The British comedian leads the Scotland, Please Don’t Go campaign to persuade nationals to vote against it

Jenn Selby
Tuesday 18 March 2014 13:32

Eddie Izzard is leading a campaign to persuade the people of Scotland to vote against independence, telling them that the UK would feel a “deep sense of loss” if Scotland left Great Britain.

The English comedian’s 'Scotland, Please Don’t Go' initiative aims to get people in England, Wales and Northern Ireland who don’t have a vote in the Scottish referendum to send Scots the message that the Britain remains a stronger and more ethnically diverse place with all the nations together.

“There are economic and practical reasons for sticking together,” he wrote explaining his latest venture to The Sun. “Sharing risks, resources and rewards makes us all stronger.
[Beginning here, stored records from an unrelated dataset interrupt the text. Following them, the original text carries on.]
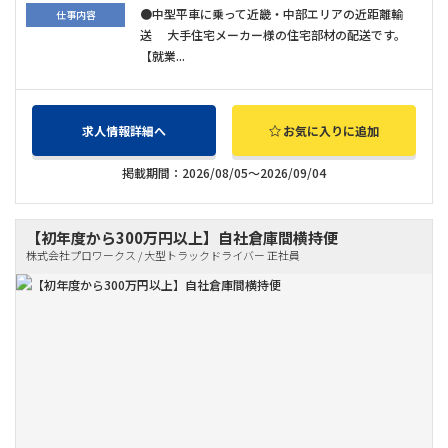
●中型平車に乗って近畿・中部エリアの近距離輸
仕事内容
送 大手住宅メーカー様の住宅部材の配送です。
【就業...
求人情報詳細へ
お気に入りに追加
掲載期間：2026/08/05～2026/09/04
【初年度から300万円以上】自社倉庫間横持便
株式会社プロワークス / 大型トラックドライバー 正社員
Whether it's paying the pensions of our old people or helping young people into a job, working together across 63 million people makes sense.
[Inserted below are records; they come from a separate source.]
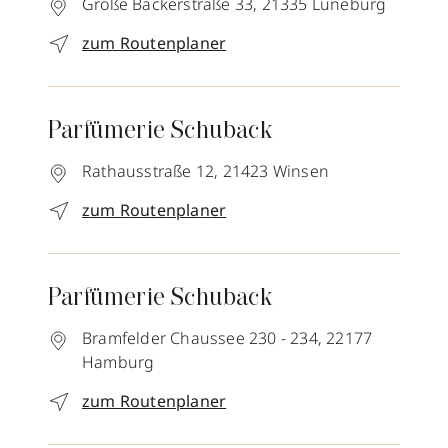
Große Bäckerstraße 33,
21335
Lüneburg
zum Routenplaner
Parfümerie Schuback
Rathausstraße 12,
21423
Winsen
zum Routenplaner
Parfümerie Schuback
Bramfelder Chaussee 230 - 234,
22177
Hamburg
zum Routenplaner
“That’s important but there is something deeper that binds us together. Not as easily measured but just as real. Britain would be diminished geographically without Scotland, but as a nation we would be so much smaller.”
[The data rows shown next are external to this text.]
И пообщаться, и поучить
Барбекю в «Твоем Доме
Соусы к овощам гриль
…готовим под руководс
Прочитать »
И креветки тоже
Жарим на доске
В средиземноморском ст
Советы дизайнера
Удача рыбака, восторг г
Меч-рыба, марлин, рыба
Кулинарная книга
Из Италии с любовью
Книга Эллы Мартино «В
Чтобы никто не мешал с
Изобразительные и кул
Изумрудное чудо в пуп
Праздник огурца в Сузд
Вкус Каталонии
Izzard goes on to herald the ethnic diversity and tolerance for others in Britain, which, he claims, is a stark contrast to First Minister of Scotland Alex Salmond’s “separatist nationalism”.

“I’m proud to be British but I am also proud of Britain. I love the vibrant, tolerant, diverse, confident, country we have become. British patriotism is so quiet and understated that it is flexible enough to bring people together. It has always been possible to feel British while being proudly Scottish, Welsh or English.

“Today our country embraces Mo Farah, a Somali-born distance runner as a British Olympic hero without a second thought. I found our country could even support a far-slower marathon-running transvestite comedian, who was born in Yemen.

“The contrast between that quiet, inclusive patriotism and Alex Salmond's separatist nationalism couldn't be greater.”

“Everywhere I go around the world that is what the vast majority of people are struggling to find: a way to work together,” he concludes. “We have had that for three centuries in our United Kingdom. It is a precious thing and worth standing up for.

“It is a decision for Scots, but before Scotland votes people should know that we, the rest of the UK, want them to stay."

Izzard will be hosting a special fundraising gig for the campaign on 4 April at the Festival Theatre in Edinburgh.

His project announcement comes just a day after a Westminster committee said that independence would have a particularly damaging effect on higher education and research in Scotland.

Scottish Education Secretary Mike Russell said, however, that the committee was mainly made up of anti-independence MPs.

The referendum on Scottish independence will be held on 18 September.